EXERCISE REQUIREMENTS -> Print every line of the data below verbatim, in the original order, from the first entry through the last.
<<<<
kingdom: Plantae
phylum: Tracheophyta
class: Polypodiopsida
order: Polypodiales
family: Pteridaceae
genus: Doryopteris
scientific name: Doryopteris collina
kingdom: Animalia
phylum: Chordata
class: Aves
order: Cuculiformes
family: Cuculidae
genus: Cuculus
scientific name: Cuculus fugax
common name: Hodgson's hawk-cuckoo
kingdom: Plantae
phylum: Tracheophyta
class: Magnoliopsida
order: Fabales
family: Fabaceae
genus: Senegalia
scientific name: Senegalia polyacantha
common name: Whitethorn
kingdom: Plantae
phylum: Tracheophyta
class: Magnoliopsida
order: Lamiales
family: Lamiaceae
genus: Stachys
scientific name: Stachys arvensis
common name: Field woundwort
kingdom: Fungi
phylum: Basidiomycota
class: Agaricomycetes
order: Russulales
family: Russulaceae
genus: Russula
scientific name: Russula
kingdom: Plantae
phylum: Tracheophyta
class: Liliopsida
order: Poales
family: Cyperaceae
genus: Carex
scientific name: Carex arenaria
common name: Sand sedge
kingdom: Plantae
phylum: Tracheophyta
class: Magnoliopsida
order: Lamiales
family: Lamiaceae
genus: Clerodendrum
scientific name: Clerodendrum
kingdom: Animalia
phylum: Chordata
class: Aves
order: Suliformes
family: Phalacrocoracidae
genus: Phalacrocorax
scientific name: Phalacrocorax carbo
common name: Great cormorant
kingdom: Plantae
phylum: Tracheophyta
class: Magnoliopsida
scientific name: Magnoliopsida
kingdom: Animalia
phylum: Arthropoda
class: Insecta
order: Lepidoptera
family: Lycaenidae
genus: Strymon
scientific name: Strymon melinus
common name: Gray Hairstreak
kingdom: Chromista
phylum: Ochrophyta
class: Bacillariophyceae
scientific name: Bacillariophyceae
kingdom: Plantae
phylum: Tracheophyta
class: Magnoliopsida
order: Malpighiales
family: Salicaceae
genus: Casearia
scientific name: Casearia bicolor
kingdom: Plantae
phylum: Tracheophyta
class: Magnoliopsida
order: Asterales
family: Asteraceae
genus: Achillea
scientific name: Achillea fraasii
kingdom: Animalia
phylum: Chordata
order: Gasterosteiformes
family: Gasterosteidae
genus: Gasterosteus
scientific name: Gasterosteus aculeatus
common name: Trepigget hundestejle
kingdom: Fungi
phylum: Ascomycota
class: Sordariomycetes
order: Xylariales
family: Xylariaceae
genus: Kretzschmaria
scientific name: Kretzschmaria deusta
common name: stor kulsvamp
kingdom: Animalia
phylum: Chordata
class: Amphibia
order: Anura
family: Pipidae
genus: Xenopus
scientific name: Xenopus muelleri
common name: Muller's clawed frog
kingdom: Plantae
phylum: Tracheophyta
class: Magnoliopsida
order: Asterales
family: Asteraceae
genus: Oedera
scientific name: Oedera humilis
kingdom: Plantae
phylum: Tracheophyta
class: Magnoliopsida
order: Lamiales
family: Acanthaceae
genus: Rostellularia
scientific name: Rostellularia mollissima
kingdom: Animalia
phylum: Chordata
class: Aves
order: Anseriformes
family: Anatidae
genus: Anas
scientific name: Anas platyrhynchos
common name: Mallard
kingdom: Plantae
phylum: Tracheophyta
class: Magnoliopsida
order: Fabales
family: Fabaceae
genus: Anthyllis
>>>>
WORKED ANSWER ->
kingdom: Plantae
phylum: Tracheophyta
class: Polypodiopsida
order: Polypodiales
family: Pteridaceae
genus: Doryopteris
scientific name: Doryopteris collina
kingdom: Animalia
phylum: Chordata
class: Aves
order: Cuculiformes
family: Cuculidae
genus: Cuculus
scientific name: Cuculus fugax
common name: Hodgson's hawk-cuckoo
kingdom: Plantae
phylum: Tracheophyta
class: Magnoliopsida
order: Fabales
family: Fabaceae
genus: Senegalia
scientific name: Senegalia polyacantha
common name: Whitethorn
kingdom: Plantae
phylum: Tracheophyta
class: Magnoliopsida
order: Lamiales
family: Lamiaceae
genus: Stachys
scientific name: Stachys arvensis
common name: Field woundwort
kingdom: Fungi
phylum: Basidiomycota
class: Agaricomycetes
order: Russulales
family: Russulaceae
genus: Russula
scientific name: Russula
kingdom: Plantae
phylum: Tracheophyta
class: Liliopsida
order: Poales
family: Cyperaceae
genus: Carex
scientific name: Carex arenaria
common name: Sand sedge
kingdom: Plantae
phylum: Tracheophyta
class: Magnoliopsida
order: Lamiales
family: Lamiaceae
genus: Clerodendrum
scientific name: Clerodendrum
kingdom: Animalia
phylum: Chordata
class: Aves
order: Suliformes
family: Phalacrocoracidae
genus: Phalacrocorax
scientific name: Phalacrocorax carbo
common name: Great cormorant
kingdom: Plantae
phylum: Tracheophyta
class: Magnoliopsida
scientific name: Magnoliopsida
kingdom: Animalia
phylum: Arthropoda
class: Insecta
order: Lepidoptera
family: Lycaenidae
genus: Strymon
scientific name: Strymon melinus
common name: Gray Hairstreak
kingdom: Chromista
phylum: Ochrophyta
class: Bacillariophyceae
scientific name: Bacillariophyceae
kingdom: Plantae
phylum: Tracheophyta
class: Magnoliopsida
order: Malpighiales
family: Salicaceae
genus: Casearia
scientific name: Casearia bicolor
kingdom: Plantae
phylum: Tracheophyta
class: Magnoliopsida
order: Asterales
family: Asteraceae
genus: Achillea
scientific name: Achillea fraasii
kingdom: Animalia
phylum: Chordata
order: Gasterosteiformes
family: Gasterosteidae
genus: Gasterosteus
scientific name: Gasterosteus aculeatus
common name: Trepigget hundestejle
kingdom: Fungi
phylum: Ascomycota
class: Sordariomycetes
order: Xylariales
family: Xylariaceae
genus: Kretzschmaria
scientific name: Kretzschmaria deusta
common name: stor kulsvamp
kingdom: Animalia
phylum: Chordata
class: Amphibia
order: Anura
family: Pipidae
genus: Xenopus
scientific name: Xenopus muelleri
common name: Muller's clawed frog
kingdom: Plantae
phylum: Tracheophyta
class: Magnoliopsida
order: Asterales
family: Asteraceae
genus: Oedera
scientific name: Oedera humilis
kingdom: Plantae
phylum: Tracheophyta
class: Magnoliopsida
order: Lamiales
family: Acanthaceae
genus: Rostellularia
scientific name: Rostellularia mollissima
kingdom: Animalia
phylum: Chordata
class: Aves
order: Anseriformes
family: Anatidae
genus: Anas
scientific name: Anas platyrhynchos
common name: Mallard
kingdom: Plantae
phylum: Tracheophyta
class: Magnoliopsida
order: Fabales
family: Fabaceae
genus: Anthyllis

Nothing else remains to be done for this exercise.